Clásico se usó con el sentido que hoy le damos en la obra de Aulio Gelio, pero ya estaba anticipado en Cicerón. Un clásico es un escritor que vale la pena imitar, meditar, leer. Aulio Gelio recomienda acercarse a los clásicos siempre que no sabemos si estamos escribiendo bien. Pero el término hace referencia a las clases sociales. Me revuelvo: voy a Friedlaender y a Momsen, y al final decido moverme a Tito Livio, y reinicio la
Historia de Roma hasta llegar al momento mítico: el sexto rey de Roma, que pasará a la historia como "rey sabio", decide promulgar un código de leyes que protejan a los romanos más pobres: establece por vez primera un censo de todos los ciudadanos romanos, y en el censo divide a los ciudadanos en cinco"clases" o categorías, dependiendo de cuánto dinero tienen; el objetivo era proteger a los más débiles, y pedirles a los que tienen más dinero que aporten más en los impuestos y a la hora de ir a la guerra. Así comienza en Roma la separación formal entre "clases". Lo que el rey sabio no sabía era que esta separación formal ayudaría a crear una conciencia de la comunidad de intereses que compartía la clase más alta, que --a cambio del dinero extra-- pedirá mayor participación en las dirección del Estado. El rey sabio acepta, y reforma el sistema de votación en Roma: antes se trataba de que cada persona contaba con un voto, ahora se vota por sector y en consecuencia los votos de los más ricos cuentan más, proporcionalmente, aunque ellos sean pocos (es un poco más complicado, pero largo de explicar). Ello marca el inicio del gobierno de los ricos en Roma, el inicio de una historia que hoy conocemos demasiado bien. Con el tiempo, las personas de "primera clase" comenzarán a llamarse entre sí sólamente "de clase": ellos son los "clásicos"; Cicerón recomienda leer sólo a los autores que pertenecen a esta clase, los más educados; y cuando quiere poner a Demócrito por encima de los estóicos hace una burla terrible, comparando al primero con los clásicos y a los segundos con los de clases inferiores. Aulio Gelio mismo dice "que hay que leer a los autores clásicos y no a los proletarios" (
Noctes Aticae XIX) (
proletario no designaba, como en Marx, una clase social concreta, sino más bien a los que tenían tan poco dinero que no formaban parte de ninguna clase); Curtius, en su
Literatura europea y Edad Media latina, comenta el pasaje de Aulio Gelio arriba citado, y muestra un eco del mismo en una declaración de Sainte-Beuve (un francés del siglo XIX que es algo así como el primer crítico literario). Le cedo la palabra a Curtius:
Cuando Sainte-Beuve discutió en 1850 la cuestión de qué cosa es un "clásico", lo que hizo fue parafrasear las palabras de Aulio Gelio: "Un escritor de valor y de marca, un escritor que cuenta, que tiene bienes de fortuna bajo el sol y que no se confunde entre la turba de los proletarios" [Y añade Curtius, con buena ironía alemana:] ¡Qué golosina para una sociología marxista de la literatura! (Literatura europea y Edad Media latina, t. I, pp. 352-353).

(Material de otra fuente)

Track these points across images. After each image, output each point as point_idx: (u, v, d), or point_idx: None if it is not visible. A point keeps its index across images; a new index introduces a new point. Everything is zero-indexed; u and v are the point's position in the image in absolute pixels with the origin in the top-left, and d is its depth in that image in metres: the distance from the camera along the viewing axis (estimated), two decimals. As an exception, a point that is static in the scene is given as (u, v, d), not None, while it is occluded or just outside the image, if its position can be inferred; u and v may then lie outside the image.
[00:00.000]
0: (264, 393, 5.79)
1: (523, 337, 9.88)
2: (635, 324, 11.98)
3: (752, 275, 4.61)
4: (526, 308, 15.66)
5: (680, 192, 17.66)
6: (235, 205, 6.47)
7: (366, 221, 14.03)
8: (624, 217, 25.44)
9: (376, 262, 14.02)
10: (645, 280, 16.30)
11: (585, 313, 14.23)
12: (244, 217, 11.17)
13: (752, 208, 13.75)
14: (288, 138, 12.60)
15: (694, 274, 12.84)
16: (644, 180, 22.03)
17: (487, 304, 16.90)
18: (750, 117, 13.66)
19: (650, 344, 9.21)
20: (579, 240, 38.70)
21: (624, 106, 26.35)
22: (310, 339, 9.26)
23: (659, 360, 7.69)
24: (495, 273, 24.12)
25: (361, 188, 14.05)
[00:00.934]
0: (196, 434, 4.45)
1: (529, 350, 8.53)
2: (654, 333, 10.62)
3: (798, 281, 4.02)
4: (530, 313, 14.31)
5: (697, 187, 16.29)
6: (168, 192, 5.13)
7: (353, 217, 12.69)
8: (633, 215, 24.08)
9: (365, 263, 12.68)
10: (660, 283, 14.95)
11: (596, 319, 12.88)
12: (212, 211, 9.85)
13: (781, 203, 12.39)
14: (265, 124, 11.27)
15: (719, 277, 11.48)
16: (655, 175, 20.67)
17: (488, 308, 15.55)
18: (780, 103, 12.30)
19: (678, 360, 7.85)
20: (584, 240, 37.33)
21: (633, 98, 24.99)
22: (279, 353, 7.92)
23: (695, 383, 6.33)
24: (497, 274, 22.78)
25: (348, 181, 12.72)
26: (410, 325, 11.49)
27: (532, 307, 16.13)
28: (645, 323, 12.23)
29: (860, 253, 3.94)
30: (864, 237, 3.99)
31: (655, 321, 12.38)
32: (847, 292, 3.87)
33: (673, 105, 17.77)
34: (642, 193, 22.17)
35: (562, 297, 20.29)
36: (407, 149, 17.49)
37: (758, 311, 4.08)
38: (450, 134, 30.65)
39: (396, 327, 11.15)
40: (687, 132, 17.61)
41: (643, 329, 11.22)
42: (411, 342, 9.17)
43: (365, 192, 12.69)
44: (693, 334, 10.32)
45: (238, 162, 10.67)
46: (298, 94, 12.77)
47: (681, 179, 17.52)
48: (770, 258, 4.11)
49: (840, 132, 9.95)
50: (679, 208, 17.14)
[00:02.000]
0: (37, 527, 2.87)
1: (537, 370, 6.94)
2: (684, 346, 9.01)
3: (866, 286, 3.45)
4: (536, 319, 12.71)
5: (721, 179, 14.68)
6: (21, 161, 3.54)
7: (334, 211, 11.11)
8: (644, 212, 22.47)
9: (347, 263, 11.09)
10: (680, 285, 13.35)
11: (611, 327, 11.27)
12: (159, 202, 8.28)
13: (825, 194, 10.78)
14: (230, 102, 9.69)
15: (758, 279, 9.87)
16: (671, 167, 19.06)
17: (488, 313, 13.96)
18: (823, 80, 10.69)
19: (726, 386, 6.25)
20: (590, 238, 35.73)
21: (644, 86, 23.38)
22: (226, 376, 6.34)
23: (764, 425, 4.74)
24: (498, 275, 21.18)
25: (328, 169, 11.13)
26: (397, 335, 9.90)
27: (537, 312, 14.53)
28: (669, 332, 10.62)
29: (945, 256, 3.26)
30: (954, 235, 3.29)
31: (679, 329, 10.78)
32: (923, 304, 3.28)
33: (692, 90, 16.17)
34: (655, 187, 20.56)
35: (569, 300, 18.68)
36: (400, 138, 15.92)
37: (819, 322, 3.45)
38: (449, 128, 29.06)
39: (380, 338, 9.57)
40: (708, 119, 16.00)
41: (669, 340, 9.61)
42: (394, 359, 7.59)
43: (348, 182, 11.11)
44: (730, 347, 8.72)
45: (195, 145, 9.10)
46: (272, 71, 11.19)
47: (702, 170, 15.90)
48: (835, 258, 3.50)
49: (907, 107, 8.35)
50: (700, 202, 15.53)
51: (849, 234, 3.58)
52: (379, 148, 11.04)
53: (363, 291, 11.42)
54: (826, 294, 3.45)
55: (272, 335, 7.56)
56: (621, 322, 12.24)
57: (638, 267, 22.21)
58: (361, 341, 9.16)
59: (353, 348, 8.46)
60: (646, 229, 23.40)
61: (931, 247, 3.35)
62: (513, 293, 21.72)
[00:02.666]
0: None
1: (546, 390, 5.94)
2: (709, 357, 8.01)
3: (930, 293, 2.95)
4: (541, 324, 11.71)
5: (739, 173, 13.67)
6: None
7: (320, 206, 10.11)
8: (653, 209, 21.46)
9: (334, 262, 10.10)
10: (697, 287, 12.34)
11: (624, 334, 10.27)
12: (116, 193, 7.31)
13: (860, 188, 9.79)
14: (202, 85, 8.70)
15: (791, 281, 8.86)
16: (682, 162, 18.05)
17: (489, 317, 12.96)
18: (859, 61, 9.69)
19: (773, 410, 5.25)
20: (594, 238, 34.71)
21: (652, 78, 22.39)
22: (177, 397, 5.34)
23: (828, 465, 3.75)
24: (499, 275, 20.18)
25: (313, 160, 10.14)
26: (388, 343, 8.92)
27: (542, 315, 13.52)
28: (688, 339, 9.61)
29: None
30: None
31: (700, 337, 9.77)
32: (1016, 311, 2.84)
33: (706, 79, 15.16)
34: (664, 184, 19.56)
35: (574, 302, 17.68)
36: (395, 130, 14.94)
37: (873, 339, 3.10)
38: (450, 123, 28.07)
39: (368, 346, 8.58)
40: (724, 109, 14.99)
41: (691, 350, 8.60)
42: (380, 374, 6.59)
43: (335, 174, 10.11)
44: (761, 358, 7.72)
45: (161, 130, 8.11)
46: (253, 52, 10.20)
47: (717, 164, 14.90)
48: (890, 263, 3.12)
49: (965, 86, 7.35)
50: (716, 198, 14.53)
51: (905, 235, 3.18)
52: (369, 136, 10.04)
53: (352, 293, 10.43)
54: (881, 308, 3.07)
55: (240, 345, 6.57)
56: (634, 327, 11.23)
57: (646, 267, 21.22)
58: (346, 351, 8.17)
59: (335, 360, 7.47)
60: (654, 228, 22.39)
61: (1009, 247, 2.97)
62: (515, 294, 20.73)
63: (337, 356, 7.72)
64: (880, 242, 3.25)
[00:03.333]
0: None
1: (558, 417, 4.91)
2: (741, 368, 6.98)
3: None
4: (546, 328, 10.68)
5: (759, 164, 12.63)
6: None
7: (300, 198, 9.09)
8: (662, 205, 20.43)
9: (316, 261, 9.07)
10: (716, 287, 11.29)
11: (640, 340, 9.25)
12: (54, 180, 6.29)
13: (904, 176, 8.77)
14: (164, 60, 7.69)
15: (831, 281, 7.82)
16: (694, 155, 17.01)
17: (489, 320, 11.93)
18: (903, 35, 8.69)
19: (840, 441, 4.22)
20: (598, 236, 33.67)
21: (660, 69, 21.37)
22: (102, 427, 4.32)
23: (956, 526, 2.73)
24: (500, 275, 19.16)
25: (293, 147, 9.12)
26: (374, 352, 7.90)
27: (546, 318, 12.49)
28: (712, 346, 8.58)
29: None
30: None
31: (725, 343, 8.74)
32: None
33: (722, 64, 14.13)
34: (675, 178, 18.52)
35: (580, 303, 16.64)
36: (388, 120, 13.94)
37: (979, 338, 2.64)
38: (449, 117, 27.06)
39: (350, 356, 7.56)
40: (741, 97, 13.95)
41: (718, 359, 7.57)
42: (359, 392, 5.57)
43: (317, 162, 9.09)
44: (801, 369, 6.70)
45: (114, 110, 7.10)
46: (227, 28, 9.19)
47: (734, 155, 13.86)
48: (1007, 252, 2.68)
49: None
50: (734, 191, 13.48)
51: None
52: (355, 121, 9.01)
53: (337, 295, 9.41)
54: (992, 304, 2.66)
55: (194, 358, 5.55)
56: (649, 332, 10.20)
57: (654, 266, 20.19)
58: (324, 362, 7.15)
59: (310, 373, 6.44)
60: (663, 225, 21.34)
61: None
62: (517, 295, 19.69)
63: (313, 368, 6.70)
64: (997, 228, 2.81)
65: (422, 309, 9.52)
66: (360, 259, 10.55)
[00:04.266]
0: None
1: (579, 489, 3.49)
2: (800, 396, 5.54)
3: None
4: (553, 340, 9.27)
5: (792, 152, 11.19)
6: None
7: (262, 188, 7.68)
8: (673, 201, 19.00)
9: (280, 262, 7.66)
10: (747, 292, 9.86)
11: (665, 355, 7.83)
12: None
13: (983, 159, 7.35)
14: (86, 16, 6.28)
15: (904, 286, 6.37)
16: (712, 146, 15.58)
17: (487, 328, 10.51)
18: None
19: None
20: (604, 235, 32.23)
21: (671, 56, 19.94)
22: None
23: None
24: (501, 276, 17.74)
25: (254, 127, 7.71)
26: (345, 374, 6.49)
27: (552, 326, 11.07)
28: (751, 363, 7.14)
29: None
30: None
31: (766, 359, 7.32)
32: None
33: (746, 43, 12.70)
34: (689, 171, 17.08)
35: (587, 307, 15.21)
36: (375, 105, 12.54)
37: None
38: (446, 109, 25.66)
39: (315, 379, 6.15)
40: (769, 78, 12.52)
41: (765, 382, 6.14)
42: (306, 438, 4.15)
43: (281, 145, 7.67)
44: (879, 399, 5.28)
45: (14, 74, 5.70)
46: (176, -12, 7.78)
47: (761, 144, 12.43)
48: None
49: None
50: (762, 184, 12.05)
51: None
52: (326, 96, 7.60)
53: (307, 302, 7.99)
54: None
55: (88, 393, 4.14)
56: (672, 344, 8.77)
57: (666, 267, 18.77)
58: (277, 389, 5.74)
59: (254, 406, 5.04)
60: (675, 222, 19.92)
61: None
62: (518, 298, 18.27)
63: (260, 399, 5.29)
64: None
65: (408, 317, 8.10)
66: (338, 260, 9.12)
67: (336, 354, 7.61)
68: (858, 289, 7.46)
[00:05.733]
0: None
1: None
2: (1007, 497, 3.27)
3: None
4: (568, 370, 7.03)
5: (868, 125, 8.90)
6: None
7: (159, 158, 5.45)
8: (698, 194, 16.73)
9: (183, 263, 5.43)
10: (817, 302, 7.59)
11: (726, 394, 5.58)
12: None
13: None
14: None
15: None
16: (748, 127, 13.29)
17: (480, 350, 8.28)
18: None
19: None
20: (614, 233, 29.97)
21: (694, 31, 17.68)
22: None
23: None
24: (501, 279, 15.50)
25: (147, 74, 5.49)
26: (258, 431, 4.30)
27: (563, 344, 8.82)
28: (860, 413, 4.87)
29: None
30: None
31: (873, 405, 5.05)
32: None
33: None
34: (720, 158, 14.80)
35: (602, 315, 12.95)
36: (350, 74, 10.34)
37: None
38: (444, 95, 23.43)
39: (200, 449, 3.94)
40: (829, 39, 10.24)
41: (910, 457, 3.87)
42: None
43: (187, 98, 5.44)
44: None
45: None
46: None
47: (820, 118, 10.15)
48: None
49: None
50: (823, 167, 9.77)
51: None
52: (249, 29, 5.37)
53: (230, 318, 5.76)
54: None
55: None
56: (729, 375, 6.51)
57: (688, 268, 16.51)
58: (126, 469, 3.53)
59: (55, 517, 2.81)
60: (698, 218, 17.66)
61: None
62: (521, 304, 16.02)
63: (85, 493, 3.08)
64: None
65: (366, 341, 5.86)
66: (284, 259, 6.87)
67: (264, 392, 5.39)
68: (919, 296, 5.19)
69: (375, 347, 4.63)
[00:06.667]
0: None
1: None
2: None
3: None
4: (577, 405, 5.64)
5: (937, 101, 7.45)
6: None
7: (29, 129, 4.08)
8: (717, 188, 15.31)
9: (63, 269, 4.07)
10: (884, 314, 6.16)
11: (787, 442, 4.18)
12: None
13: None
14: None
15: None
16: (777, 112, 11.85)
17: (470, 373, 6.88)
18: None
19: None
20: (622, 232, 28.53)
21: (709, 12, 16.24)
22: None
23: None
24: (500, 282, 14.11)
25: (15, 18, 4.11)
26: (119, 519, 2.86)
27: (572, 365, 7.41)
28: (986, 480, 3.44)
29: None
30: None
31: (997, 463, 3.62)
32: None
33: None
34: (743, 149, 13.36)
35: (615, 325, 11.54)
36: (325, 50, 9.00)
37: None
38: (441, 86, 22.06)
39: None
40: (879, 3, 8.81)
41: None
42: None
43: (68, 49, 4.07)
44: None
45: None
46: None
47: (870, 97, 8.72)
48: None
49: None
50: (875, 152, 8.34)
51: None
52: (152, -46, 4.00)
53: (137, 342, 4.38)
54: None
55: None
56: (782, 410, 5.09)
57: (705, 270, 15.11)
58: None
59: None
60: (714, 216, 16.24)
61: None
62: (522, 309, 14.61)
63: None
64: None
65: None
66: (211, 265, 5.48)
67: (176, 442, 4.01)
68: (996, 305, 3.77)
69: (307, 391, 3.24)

Es que nuestro léxico mismo está manchado de sangre: más allá de la pureza cómoda que algunos nos enseñan a añorar, la incómoda raíz de algunas palabras nos recuerda una y otra vez que el humanismo que hemos aprendido a amar está marcado por la violencia y el silencio, la injusticia sobre la que se levantan esos monumentos de cultura que --como decía W. Benjamin-- son al mismo tiempo monumentos de barbarie.